Records contained in a dataset

-=-=-

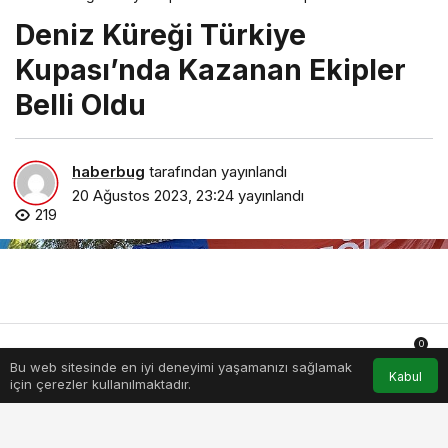
Deniz Küreği Türkiye
Kupası’nda Kazanan Ekipler
Belli Oldu
haberbug
tarafından yayınlandı
20 Ağustos 2023, 23:24
yayınlandı
219
0
Bu web sitesinde en iyi deneyimi yaşamanızı sağlamak
Anasayfa
Akış
Hesabım
Bildirimler
Kabul
için çerezler kullanılmaktadır.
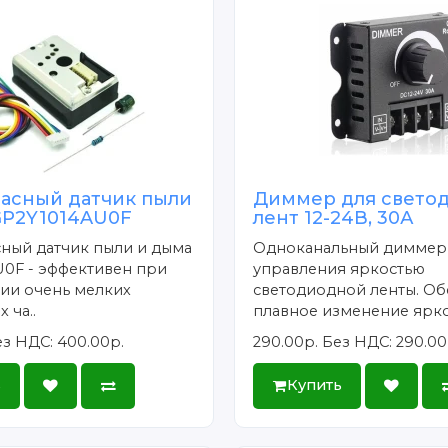
асный датчик пыли
Диммер для свето
GP2Y1014AU0F
лент 12-24В, 30А
ный датчик пыли и дыма
Одноканальный диммер
U0F - эффективен при
управления яркостью
ии очень мелких
светодиодной ленты. Об
 ча..
плавное изменение ярко
з НДС: 400.00р.
290.00р.
Без НДС: 290.00
ь
Купить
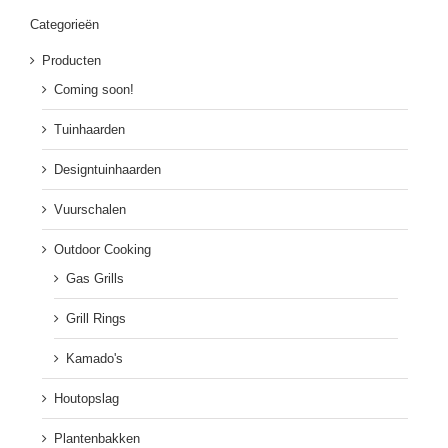
Categorieën
Producten
Coming soon!
Tuinhaarden
Designtuinhaarden
Vuurschalen
Outdoor Cooking
Gas Grills
Grill Rings
Kamado's
Houtopslag
Plantenbakken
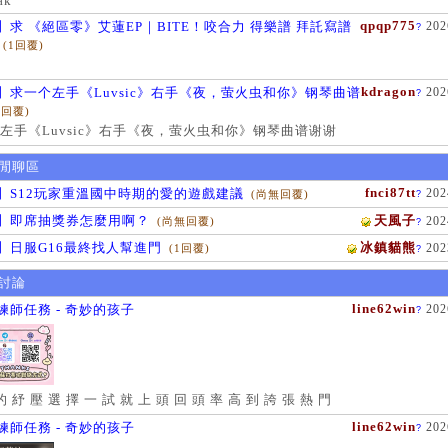
ak
qpqp775
】求 《絕區零》艾蓮EP｜BITE！咬合力 得樂譜 拜託寫譜
202
?
(1回覆)
kdragon
】求一个左手《Luvsic》右手《夜，萤火虫和你》钢琴曲谱
202
?
1回覆)
左手《Luvsic》右手《夜，萤火虫和你》钢琴曲谱谢谢
閒聊區
fnci87tt
】S12玩家重溫國中時期的愛的遊戲建議
202
(尚無回覆)
?
】即席抽獎券怎麼用啊？
天風子
202
(尚無回覆)
?
】日服G16最終找人幫進門
冰鎮貓熊
202
(1回覆)
?
討論
line62win
練師任務 - 奇妙的孩子
202
?
的 紓 壓 選 擇 一 試 就 上 頭 回 頭 率 高 到 誇 張 熱 門
line62win
練師任務 - 奇妙的孩子
202
?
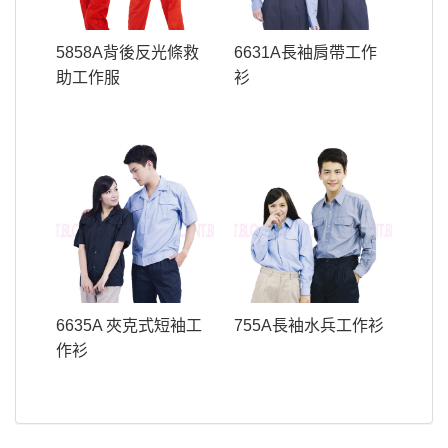
5858A背後反光條救
6631A長袖肩帶工作
助工作服
衫
6635A 夾克式短袖工
755A長袖水兵工作衫
作衫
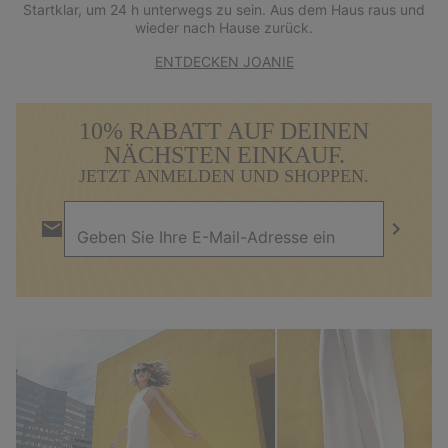
Startklar, um 24 h unterwegs zu sein. Aus dem Haus raus und
wieder nach Hause zurück.
ENTDECKEN JOANIE
10% RABATT AUF DEINEN
NÄCHSTEN EINKAUF.
JETZT ANMELDEN UND SHOPPEN.
Newsletter-
Anmeldung
Abonnie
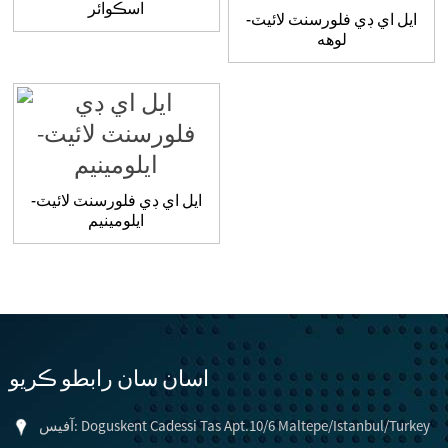
اسڪوائر
ايل اي ڊي فلورسنٽ لائيٽ-
لوهه
ايل اي ڊي فلورسنٽ لائيٽ-
ايلومينيم
اسان سان رابطو ڪريو
آفيس: Doguskent Cadessi Tas Apt.10/6 Maltepe/Istanbul/Turkey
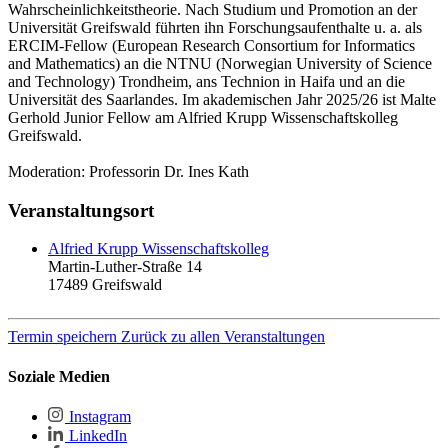
Wahrscheinlichkeitstheorie. Nach Studium und Promotion an der
Universität Greifswald führten ihn Forschungsaufenthalte u. a. als
ERCIM-Fellow (European Research Consortium for Informatics
and Mathematics) an die NTNU (Norwegian University of Science
and Technology) Trondheim, ans Technion in Haifa und an die
Universität des Saarlandes. Im akademischen Jahr 2025/26 ist Malte
Gerhold Junior Fellow am Alfried Krupp Wissenschaftskolleg
Greifswald.
Moderation: Professorin Dr. Ines Kath
Veranstaltungsort
Alfried Krupp Wissenschaftskolleg
Martin-Luther-Straße 14
17489
Greifswald
Termin speichern
Zurück zu allen Veranstaltungen
Soziale Medien
Instagram
LinkedIn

-=-=-

**What to produce**:
A verbatim copy of every entry above, with no pictures, is the expected output.

**Exercise solution**:
Deniz Küreği Türkiye
Kupası’nda Kazanan Ekipler
Belli Oldu
haberbug
tarafından yayınlandı
20 Ağustos 2023, 23:24
yayınlandı
219
0
Bu web sitesinde en iyi deneyimi yaşamanızı sağlamak
Anasayfa
Akış
Hesabım
Bildirimler
Kabul
için çerezler kullanılmaktadır.
асный датчик пыли
Диммер для свето
GP2Y1014AU0F
лент 12-24В, 30А
ный датчик пыли и дыма
Одноканальный диммер
U0F - эффективен при
управления яркостью
ии очень мелких
светодиодной ленты. Об
 ча..
плавное изменение ярко
з НДС: 400.00р.
290.00р.
Без НДС: 290.00
ь
Купить
Categorieën
Producten
Coming soon!
Tuinhaarden
Designtuinhaarden
Vuurschalen
Outdoor Cooking
Gas Grills
Grill Rings
Kamado's
Houtopslag
Plantenbakken
ak
qpqp775
】求 《絕區零》艾蓮EP｜BITE！咬合力 得樂譜 拜託寫譜
202
?
(1回覆)
kdragon
】求一个左手《Luvsic》右手《夜，萤火虫和你》钢琴曲谱
202
?
1回覆)
左手《Luvsic》右手《夜，萤火虫和你》钢琴曲谱谢谢
閒聊區
fnci87tt
】S12玩家重溫國中時期的愛的遊戲建議
202
(尚無回覆)
?
】即席抽獎券怎麼用啊？
天風子
202
(尚無回覆)
?
】日服G16最終找人幫進門
冰鎮貓熊
202
(1回覆)
?
討論
line62win
練師任務 - 奇妙的孩子
202
?
的 紓 壓 選 擇 一 試 就 上 頭 回 頭 率 高 到 誇 張 熱 門
line62win
練師任務 - 奇妙的孩子
202
?
5858A背後反光條救
6631A長袖肩帶工作
助工作服
衫
6635A 夾克式短袖工
755A長袖水兵工作衫
作衫
Startklar, um 24 h unterwegs zu sein. Aus dem Haus raus und
wieder nach Hause zurück.
ENTDECKEN JOANIE
10% RABATT AUF DEINEN
NÄCHSTEN EINKAUF.
JETZT ANMELDEN UND SHOPPEN.
Newsletter-
Anmeldung
Abonnie
اسڪوائر
ايل اي ڊي فلورسنٽ لائيٽ-
لوهه
ايل اي ڊي فلورسنٽ لائيٽ-
ايلومينيم
اسان سان رابطو ڪريو
آفيس: Doguskent Cadessi Tas Apt.10/6 Maltepe/Istanbul/Turkey
Wahrscheinlichkeitstheorie. Nach Studium und Promotion an der
Universität Greifswald führten ihn Forschungsaufenthalte u. a. als
ERCIM-Fellow (European Research Consortium for Informatics
and Mathematics) an die NTNU (Norwegian University of Science
and Technology) Trondheim, ans Technion in Haifa und an die
Universität des Saarlandes. Im akademischen Jahr 2025/26 ist Malte
Gerhold Junior Fellow am Alfried Krupp Wissenschaftskolleg
Greifswald.
Moderation: Professorin Dr. Ines Kath
Veranstaltungsort
Alfried Krupp Wissenschaftskolleg
Martin-Luther-Straße 14
17489
Greifswald
Termin speichern
Zurück zu allen Veranstaltungen
Soziale Medien
Instagram
LinkedIn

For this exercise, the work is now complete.